Selected extract.
[Start of Attachment]

Karen Yonovitz and Susan Waller | September 2020

A classic article from February 1988

   William Hebert once painted a silver pic­colo black to fool George Szell into thinking it was wood. He has appeared on stage wearing concert dress of white tie, tails, and black earth shoes. When asked what he thinks about during the tacet first two move-ments of the Tchaikovsky Fourth Symphony, Hebert responded, "Where should I plant my peas?"
   Like a rare coin, there are two sides to Hebert’s personality: on one side, he is a proper Bostonian, a disciplinarian, a musician uphold­ing the highest standards of the profession; on the other, he shows a sense of humor combined with patience and softness.
   Hebert has been the piccolo player of the Cleveland Orchestra since 1947. He has taught flute and piccolo for over 25 years at Baldwin­-Wallace College. His students hold positions in leading orchestras and institutions across the United States. Examples of Hebert’s superb pic­colo playing can be heard on the many distinctive Cleveland Orchestra recordings made dur­ing his 41 seasons. In addition to his love for music, Hebert is an avid farmer and manages an organic farm in Chardon, Ohio.
   Hebert is famous for his personalized approach to teaching. Brian Gordon (piccolo, Phoenix Symphony Orchestra) expresses the sentiments of former students: "William Hebert seems to be a man truly in balance – serious and devoted, yet having a sense of humor and a carefree at­titude. In both teaching and playing, he’s able to analyze to the millimeter and impart a natural sense of musicality." Judy Ormond (piccolo, Mil­waukee Symphony) notes that he is always able to sense the weaknesses of each student and provide tremendous direction. Don Gottlieb (piccolo, Louisville Orchestra) recalls asking if every flutist should strive for a crystal-clear tone. Hebert’s answer: "I can tolerate a little garbage in the sound, but you’ve got the whole city dump."
   Hebert has influenced many piccolo players in orchestras today. Deidre McGuire, Hebert’s assis­tant at Baldwin-Wallace College for 17 years, says, "He always finds some creative methqd to build a well-balanced, well-polished, confident player out of each individual." Florence Nelson (piccolo, New York City Opera) states, "Hebert gives you a sense of pride in the instrument." Lawrence Trott (piccolo, Buffalo Philharmonic Orchestra) remarks, "I am sure that I became a piccoloist because I studied with Bill Hebert." In a recent interview some of the topics Hebert dis­cussed were piccolo technique, teaching at Bald­win-Wallace College, an audition for George Szell, and his years of experience with the Cleve­land Orchestra.

Should every flutist have some experience learning to play the piccolo?

[End of Attachment]

Extracted information.
[Start of Attachment]

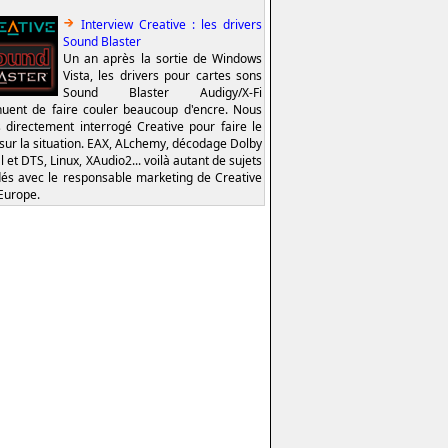
Interview Creative : les drivers
Sound Blaster
Un an après la sortie de Windows
Vista, les drivers pour cartes sons
Sound Blaster Audigy/X-Fi
nuent de faire couler beaucoup d'encre. Nous
 directement interrogé Creative pour faire le
 sur la situation. EAX, ALchemy, décodage Dolby
l et DTS, Linux, XAudio2... voilà autant de sujets
és avec le responsable marketing de Creative
Europe.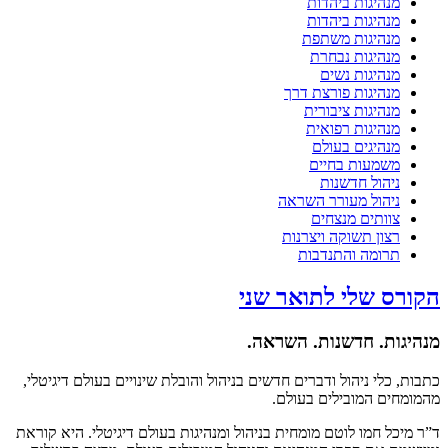
מנהיגות ביהדות
מנהיגות ביהדות
מנהיגות משתפת
מנהיגות נבחרת
מנהיגות נשים
מנהיגות פורצת דרך
מנהיגות ציבורית
מנהיגות רפואית
מנהיגים בעולם
משמעות בחיים
ניהול חדשנות
ניהול מעורר השראה
צוותים מנצחים
רצון תשוקה ויצרנות
תרומה והתנדבות
הקורס שלי לתואר שני
מנהיגות. חדשנות. השראה.
כתבות, כלי ניהול ודברים חדשים בניהול והובלת שינויים בעולם דיגיטלי,
מהמומחים המובילים בעולם.
ד”ר מיכל חמו לוטם מומחית בניהול ומנהיגות בעולם דיגיטלי. היא קוראת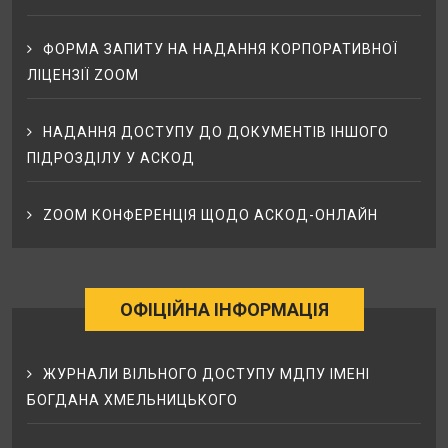
ФОРМА ЗАПИТУ НА НАДАННЯ КОРПОРАТИВНОЇ
ЛІЦЕНЗІЇ ZOOM
НАДАННЯ ДОСТУПУ ДО ДОКУМЕНТІВ ІНШОГО
ПІДРОЗДІЛУ У АСКОД
ZOOM КОНФЕРЕНЦІЯ ЩОДО АСКОД-ОНЛАЙН
ОФІЦІЙНА ІНФОРМАЦІЯ
ЖУРНАЛИ ВІЛЬНОГО ДОСТУПУ МДПУ ІМЕНІ
БОГДАНА ХМЕЛЬНИЦЬКОГО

[End of Attachment]

Problems and tasks.
A. In the William Hebert article, since what year has Hebert been the piccolo player of the Cleveland Orchestra?
B. Recast the paragraph of the William Hebert article that begins "Hebert has been the piccolo player" as a short bulleted list that keeps its main facts.
C. Write the next part of the William Hebert article, picking up after its final line.
The listing placed after the William Hebert article was taken from a separate source.

Task responses.
A. Since 1947.

B.
- Piccolo player of the Cleveland Orchestra since 1947
- Has taught flute and piccolo at Baldwin-Wallace College for over 25 years
- His students hold positions in leading orchestras and institutions across the United States
- His playing can be heard on many Cleveland Orchestra recordings from his 41 seasons
- Is an avid farmer who manages an organic farm in Chardon, Ohio

C.
   With rare exception, most flutists play piccolo during their training years. In any professional position a flutist is required to play piccolo at some time. My students at Baldwin-Wallace spend the winter quarter of their sophomore year on piccolo. I do this because as freshmen they spend too much time developing embou­chure, breathing, and other fundamentals of the flute. During the junior and senior years, students are  busy getting ready for recitals and auditions.

Is the piccolo embouchure tighter compared to the flute embouchure?
   Oh, no. That’s a misconception. The piccolo embouchure is further forward. The piccolo sounds an octave higher than the flute so the hole between the lips has to be smaller. Players shouldn’t compensate by tensing up the jaw, the neck, the scalp, or the ears. I use the same basic embouchure to produce the second and third octaves of the flute as I use for the first and second octaves of the piccolo. The difference comes in the low octave of the flute and the high register of the piccolo.

What about the common complaint: "I can’t  play the flute anymore after I’ve practiced piccolo?"
   I sometimes come away saying that. I think it all depends on the way you practice. I have a colleague in the Cleveland Orchestra who is the second clarinet as well as the E flat clarinet player. I’ve heard him warming up, and he has a unique way of practicing. He’ll play an F major scale on the B flat clarinet and then immediately pick up the E flat clarinet and practice the same fingerings. He practices both instruments in tandem, and he always sounds terrific on both.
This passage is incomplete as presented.